WORK ORDER
Output the full listing exactly, character for character.

PROVIDED MATERIAL

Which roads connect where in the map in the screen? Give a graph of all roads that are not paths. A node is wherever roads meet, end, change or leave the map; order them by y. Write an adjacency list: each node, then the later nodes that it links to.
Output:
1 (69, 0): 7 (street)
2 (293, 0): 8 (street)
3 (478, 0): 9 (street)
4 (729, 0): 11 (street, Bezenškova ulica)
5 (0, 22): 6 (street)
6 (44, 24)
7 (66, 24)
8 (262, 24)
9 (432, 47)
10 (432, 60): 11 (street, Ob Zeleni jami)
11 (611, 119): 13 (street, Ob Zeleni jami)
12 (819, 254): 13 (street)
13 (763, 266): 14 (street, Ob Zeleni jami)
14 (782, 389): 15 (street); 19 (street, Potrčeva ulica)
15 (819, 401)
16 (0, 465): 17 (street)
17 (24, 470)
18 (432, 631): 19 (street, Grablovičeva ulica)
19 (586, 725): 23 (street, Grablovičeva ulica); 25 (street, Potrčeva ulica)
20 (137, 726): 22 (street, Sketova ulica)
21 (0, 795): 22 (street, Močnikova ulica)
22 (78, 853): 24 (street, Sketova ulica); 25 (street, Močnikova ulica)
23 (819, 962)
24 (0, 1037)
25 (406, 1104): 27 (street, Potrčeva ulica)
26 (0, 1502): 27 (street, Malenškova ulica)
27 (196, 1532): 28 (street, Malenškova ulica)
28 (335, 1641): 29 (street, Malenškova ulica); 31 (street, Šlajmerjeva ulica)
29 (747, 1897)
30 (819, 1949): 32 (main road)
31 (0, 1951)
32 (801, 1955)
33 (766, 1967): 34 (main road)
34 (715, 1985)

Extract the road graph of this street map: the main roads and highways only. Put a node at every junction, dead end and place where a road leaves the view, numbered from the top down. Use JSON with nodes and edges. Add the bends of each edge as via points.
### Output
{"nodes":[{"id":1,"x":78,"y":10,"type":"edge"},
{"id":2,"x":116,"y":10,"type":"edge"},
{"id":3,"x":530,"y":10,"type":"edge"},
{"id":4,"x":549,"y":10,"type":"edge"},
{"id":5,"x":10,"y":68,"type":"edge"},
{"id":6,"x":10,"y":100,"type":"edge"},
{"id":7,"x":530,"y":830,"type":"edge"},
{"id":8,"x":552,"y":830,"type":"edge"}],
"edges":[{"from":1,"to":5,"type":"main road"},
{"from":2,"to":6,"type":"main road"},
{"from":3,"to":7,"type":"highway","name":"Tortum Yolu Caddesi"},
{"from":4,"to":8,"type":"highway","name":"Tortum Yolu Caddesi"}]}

TASK OUTPUT
Which roads connect where in the map in the screen? Give a graph of all roads that are not paths. A node is wherever roads meet, end, change or leave the map; order them by y. Write an adjacency list: each node, then the later nodes that it links to.
Output:
1 (69, 0): 7 (street)
2 (293, 0): 8 (street)
3 (478, 0): 9 (street)
4 (729, 0): 11 (street, Bezenškova ulica)
5 (0, 22): 6 (street)
6 (44, 24)
7 (66, 24)
8 (262, 24)
9 (432, 47)
10 (432, 60): 11 (street, Ob Zeleni jami)
11 (611, 119): 13 (street, Ob Zeleni jami)
12 (819, 254): 13 (street)
13 (763, 266): 14 (street, Ob Zeleni jami)
14 (782, 389): 15 (street); 19 (street, Potrčeva ulica)
15 (819, 401)
16 (0, 465): 17 (street)
17 (24, 470)
18 (432, 631): 19 (street, Grablovičeva ulica)
19 (586, 725): 23 (street, Grablovičeva ulica); 25 (street, Potrčeva ulica)
20 (137, 726): 22 (street, Sketova ulica)
21 (0, 795): 22 (street, Močnikova ulica)
22 (78, 853): 24 (street, Sketova ulica); 25 (street, Močnikova ulica)
23 (819, 962)
24 (0, 1037)
25 (406, 1104): 27 (street, Potrčeva ulica)
26 (0, 1502): 27 (street, Malenškova ulica)
27 (196, 1532): 28 (street, Malenškova ulica)
28 (335, 1641): 29 (street, Malenškova ulica); 31 (street, Šlajmerjeva ulica)
29 (747, 1897)
30 (819, 1949): 32 (main road)
31 (0, 1951)
32 (801, 1955)
33 (766, 1967): 34 (main road)
34 (715, 1985)

Extract the road graph of this street map: the main roads and highways only. Put a node at every junction, dead end and place where a road leaves the view, numbered from the top down. Use JSON with nodes and edges. Add the bends of each edge as via points.
### Output
{"nodes":[{"id":1,"x":78,"y":10,"type":"edge"},
{"id":2,"x":116,"y":10,"type":"edge"},
{"id":3,"x":530,"y":10,"type":"edge"},
{"id":4,"x":549,"y":10,"type":"edge"},
{"id":5,"x":10,"y":68,"type":"edge"},
{"id":6,"x":10,"y":100,"type":"edge"},
{"id":7,"x":530,"y":830,"type":"edge"},
{"id":8,"x":552,"y":830,"type":"edge"}],
"edges":[{"from":1,"to":5,"type":"main road"},
{"from":2,"to":6,"type":"main road"},
{"from":3,"to":7,"type":"highway","name":"Tortum Yolu Caddesi"},
{"from":4,"to":8,"type":"highway","name":"Tortum Yolu Caddesi"}]}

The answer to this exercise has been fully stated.